In 1892-93, my grandfather, C S Petty, worked for Judge Parker.

Clarence S. Petty was born 11 November, 1871 in Gadsden, Alabama. In 1892 he received a degree in Business from the University of Alabama at Tuscaloosa and moved to Ft. Smith, Arkansas where he taught at the Business College for two years, studying medicine with Dr. J. C. Daly and working as a clerk some of the time in the court of Judge Parker= “the Hanging Judge.”

In 1894 he entered the Chicago Homeopathic Medical School and was graduated in May, 1897; one of the seven to graduate with honors out of a class of fifty seven. After graduation, upon the strong urging of [Oklahoma Territorial] Governor Barnes, he moved to Guthrie, Oklahoma to open his office. It is interesting to note that Governor Barnes had lost his personal physician, a homeopathic physician, and wrote his friend, Judge Parker, to ask if he knew of anyone he might interest in coming to Guthrie to open an office and also care for him….Judge Parker spoke highly of Clarence and Governor Barnes’ invitation was forthcoming.

-Germaine Petty. The Petty Family (1985), page 5

Because of my grandfather’s work for Judge Parker, he gained a very good position in Guthrie, the new capitol of the Oklahoma Territory. If this had not happened, he would not have met my grandmother…
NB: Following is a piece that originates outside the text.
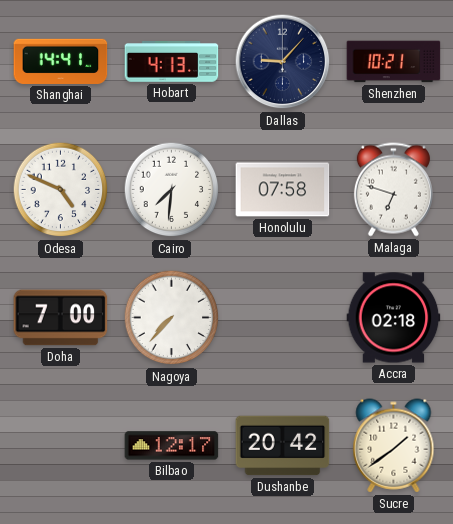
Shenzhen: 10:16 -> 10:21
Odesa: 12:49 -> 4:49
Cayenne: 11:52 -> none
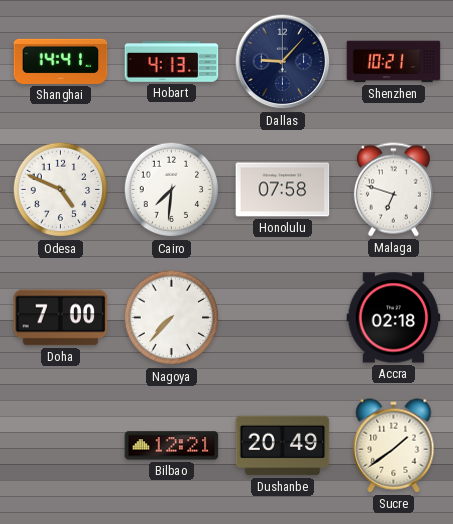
Bilbao: 12:17 -> 12:21
Dushanbe: 20:42 -> 20:49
The Parker court of 1893 was very different from that of 1885 shown in “True Grit.” In the 80’s, Parker had jurisdiction over all of Indian Territory, which covered most of what is today Oklahoma. And indeed, federal marshals did go into the Indian nations and capture criminals, many of whom had fled into what was then the last of the Wild West. A few years later, in 1889, the first of five land runs began the process of stealing land from the Indians and allowing white settlers to claim it. What later became Eastern Oklahoma remained under the control of the Cherokee and Choctaw Nations, but when Oklahoma Territory was organized out of the newly white-settled part of Western Oklahoma, a new federal court was organized to deal with both Oklahoma and Indian Territories; Parker’s domain shrank accordingly. So it is not very likely that my grandfather saw colorful federal marshals or multiple hangings.